SOURCE MATERIAL:
▽

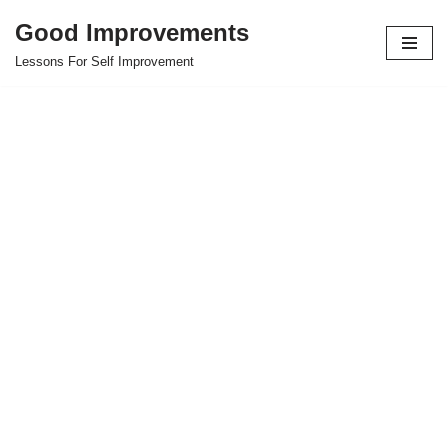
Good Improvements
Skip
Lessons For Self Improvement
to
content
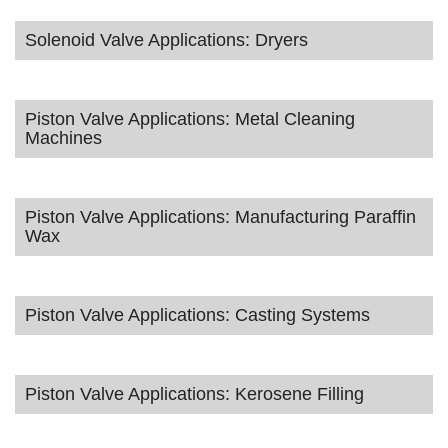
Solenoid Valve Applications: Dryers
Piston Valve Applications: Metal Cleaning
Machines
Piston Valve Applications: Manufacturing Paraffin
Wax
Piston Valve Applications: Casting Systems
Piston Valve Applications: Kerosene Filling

△

WHAT TO PRODUCE: Collect the lines of the data that carry the word "Valve".

RESULT FOR THIS TASK:
Solenoid Valve Applications: Dryers
Piston Valve Applications: Metal Cleaning
Piston Valve Applications: Manufacturing Paraffin
Piston Valve Applications: Casting Systems
Piston Valve Applications: Kerosene Filling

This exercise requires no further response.